## What to work on
In the copy, leave out the pictures and repeat all records exactly.

## Records for this exercise
== Segment start ==

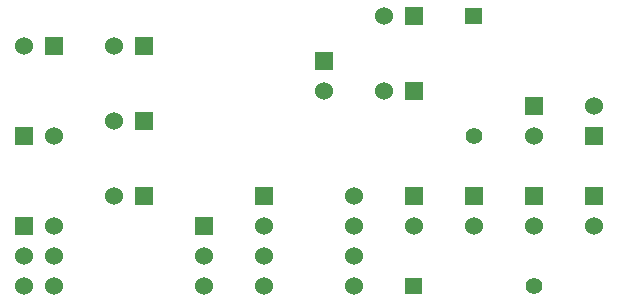
<source format=gbr>
G04 start of page 3 for group 1 idx 1 *
G04 Title: IR grenade, solder *
G04 Creator: pcb 20110918 *
G04 CreationDate: Fri 01 Mar 2013 06:14:08 PM GMT UTC *
G04 For: kevredon *
G04 Format: Gerber/RS-274X *
G04 PCB-Dimensions: 600000 500000 *
G04 PCB-Coordinate-Origin: lower left *
%MOIN*%
%FSLAX25Y25*%
%LNBOTTOM*%
%ADD28C,0.0280*%
%ADD27C,0.0300*%
%ADD26C,0.0380*%
%ADD25C,0.0550*%
%ADD24C,0.0600*%
%ADD23C,0.0001*%
G54D23*G36*
X27000Y353000D02*Y347000D01*
X33000D01*
Y353000D01*
X27000D01*
G37*
G36*
Y383000D02*Y377000D01*
X33000D01*
Y383000D01*
X27000D01*
G37*
G54D24*X40000Y350000D03*
Y340000D03*
Y330000D03*
X30000Y340000D03*
Y330000D03*
X40000Y380000D03*
G54D23*G36*
X37000Y413000D02*Y407000D01*
X43000D01*
Y413000D01*
X37000D01*
G37*
G54D24*X30000Y410000D03*
G54D23*G36*
X177250Y422750D02*Y417250D01*
X182750D01*
Y422750D01*
X177250D01*
G37*
G36*
X157000Y423000D02*Y417000D01*
X163000D01*
Y423000D01*
X157000D01*
G37*
G54D24*X150000Y420000D03*
G54D25*X180000Y380000D03*
G54D23*G36*
X157000Y398000D02*Y392000D01*
X163000D01*
Y398000D01*
X157000D01*
G37*
G54D24*X150000Y395000D03*
G54D23*G36*
X127000Y408000D02*Y402000D01*
X133000D01*
Y408000D01*
X127000D01*
G37*
G54D24*X130000Y395000D03*
G54D23*G36*
X87000Y353000D02*Y347000D01*
X93000D01*
Y353000D01*
X87000D01*
G37*
G36*
X67000Y363000D02*Y357000D01*
X73000D01*
Y363000D01*
X67000D01*
G37*
G54D24*X90000Y340000D03*
Y330000D03*
G54D23*G36*
X107000Y363000D02*Y357000D01*
X113000D01*
Y363000D01*
X107000D01*
G37*
G54D24*X110000Y350000D03*
Y340000D03*
Y330000D03*
X60000Y360000D03*
G54D23*G36*
X67000Y388000D02*Y382000D01*
X73000D01*
Y388000D01*
X67000D01*
G37*
G54D24*X60000Y385000D03*
G54D23*G36*
X67000Y413000D02*Y407000D01*
X73000D01*
Y413000D01*
X67000D01*
G37*
G54D24*X60000Y410000D03*
G54D23*G36*
X217000Y363000D02*Y357000D01*
X223000D01*
Y363000D01*
X217000D01*
G37*
G54D24*X220000Y350000D03*
G54D23*G36*
X217000Y383000D02*Y377000D01*
X223000D01*
Y383000D01*
X217000D01*
G37*
G54D24*X220000Y390000D03*
G54D25*X200000Y330000D03*
G54D23*G36*
X197000Y393000D02*Y387000D01*
X203000D01*
Y393000D01*
X197000D01*
G37*
G54D24*X200000Y380000D03*
G54D23*G36*
X197000Y363000D02*Y357000D01*
X203000D01*
Y363000D01*
X197000D01*
G37*
G54D24*X200000Y350000D03*
G54D23*G36*
X177000Y363000D02*Y357000D01*
X183000D01*
Y363000D01*
X177000D01*
G37*
G54D24*X180000Y350000D03*
G54D23*G36*
X157000Y363000D02*Y357000D01*
X163000D01*
Y363000D01*
X157000D01*
G37*
G54D24*X160000Y350000D03*
G54D23*G36*
X157250Y332750D02*Y327250D01*
X162750D01*
Y332750D01*
X157250D01*
G37*
G54D24*X140000Y330000D03*
Y340000D03*
Y350000D03*
Y360000D03*
G54D26*G54D27*G54D26*G54D27*G54D26*G54D28*G54D27*G54D26*G54D27*G54D26*G54D27*G54D28*M02*

</source>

== Segment end ==

## Expected answer
<source format=gbr>
G04 start of page 3 for group 1 idx 1 *
G04 Title: IR grenade, solder *
G04 Creator: pcb 20110918 *
G04 CreationDate: Fri 01 Mar 2013 06:14:08 PM GMT UTC *
G04 For: kevredon *
G04 Format: Gerber/RS-274X *
G04 PCB-Dimensions: 600000 500000 *
G04 PCB-Coordinate-Origin: lower left *
%MOIN*%
%FSLAX25Y25*%
%LNBOTTOM*%
%ADD28C,0.0280*%
%ADD27C,0.0300*%
%ADD26C,0.0380*%
%ADD25C,0.0550*%
%ADD24C,0.0600*%
%ADD23C,0.0001*%
G54D23*G36*
X27000Y353000D02*Y347000D01*
X33000D01*
Y353000D01*
X27000D01*
G37*
G36*
Y383000D02*Y377000D01*
X33000D01*
Y383000D01*
X27000D01*
G37*
G54D24*X40000Y350000D03*
Y340000D03*
Y330000D03*
X30000Y340000D03*
Y330000D03*
X40000Y380000D03*
G54D23*G36*
X37000Y413000D02*Y407000D01*
X43000D01*
Y413000D01*
X37000D01*
G37*
G54D24*X30000Y410000D03*
G54D23*G36*
X177250Y422750D02*Y417250D01*
X182750D01*
Y422750D01*
X177250D01*
G37*
G36*
X157000Y423000D02*Y417000D01*
X163000D01*
Y423000D01*
X157000D01*
G37*
G54D24*X150000Y420000D03*
G54D25*X180000Y380000D03*
G54D23*G36*
X157000Y398000D02*Y392000D01*
X163000D01*
Y398000D01*
X157000D01*
G37*
G54D24*X150000Y395000D03*
G54D23*G36*
X127000Y408000D02*Y402000D01*
X133000D01*
Y408000D01*
X127000D01*
G37*
G54D24*X130000Y395000D03*
G54D23*G36*
X87000Y353000D02*Y347000D01*
X93000D01*
Y353000D01*
X87000D01*
G37*
G36*
X67000Y363000D02*Y357000D01*
X73000D01*
Y363000D01*
X67000D01*
G37*
G54D24*X90000Y340000D03*
Y330000D03*
G54D23*G36*
X107000Y363000D02*Y357000D01*
X113000D01*
Y363000D01*
X107000D01*
G37*
G54D24*X110000Y350000D03*
Y340000D03*
Y330000D03*
X60000Y360000D03*
G54D23*G36*
X67000Y388000D02*Y382000D01*
X73000D01*
Y388000D01*
X67000D01*
G37*
G54D24*X60000Y385000D03*
G54D23*G36*
X67000Y413000D02*Y407000D01*
X73000D01*
Y413000D01*
X67000D01*
G37*
G54D24*X60000Y410000D03*
G54D23*G36*
X217000Y363000D02*Y357000D01*
X223000D01*
Y363000D01*
X217000D01*
G37*
G54D24*X220000Y350000D03*
G54D23*G36*
X217000Y383000D02*Y377000D01*
X223000D01*
Y383000D01*
X217000D01*
G37*
G54D24*X220000Y390000D03*
G54D25*X200000Y330000D03*
G54D23*G36*
X197000Y393000D02*Y387000D01*
X203000D01*
Y393000D01*
X197000D01*
G37*
G54D24*X200000Y380000D03*
G54D23*G36*
X197000Y363000D02*Y357000D01*
X203000D01*
Y363000D01*
X197000D01*
G37*
G54D24*X200000Y350000D03*
G54D23*G36*
X177000Y363000D02*Y357000D01*
X183000D01*
Y363000D01*
X177000D01*
G37*
G54D24*X180000Y350000D03*
G54D23*G36*
X157000Y363000D02*Y357000D01*
X163000D01*
Y363000D01*
X157000D01*
G37*
G54D24*X160000Y350000D03*
G54D23*G36*
X157250Y332750D02*Y327250D01*
X162750D01*
Y332750D01*
X157250D01*
G37*
G54D24*X140000Y330000D03*
Y340000D03*
Y350000D03*
Y360000D03*
G54D26*G54D27*G54D26*G54D27*G54D26*G54D28*G54D27*G54D26*G54D27*G54D26*G54D27*G54D28*M02*

</source>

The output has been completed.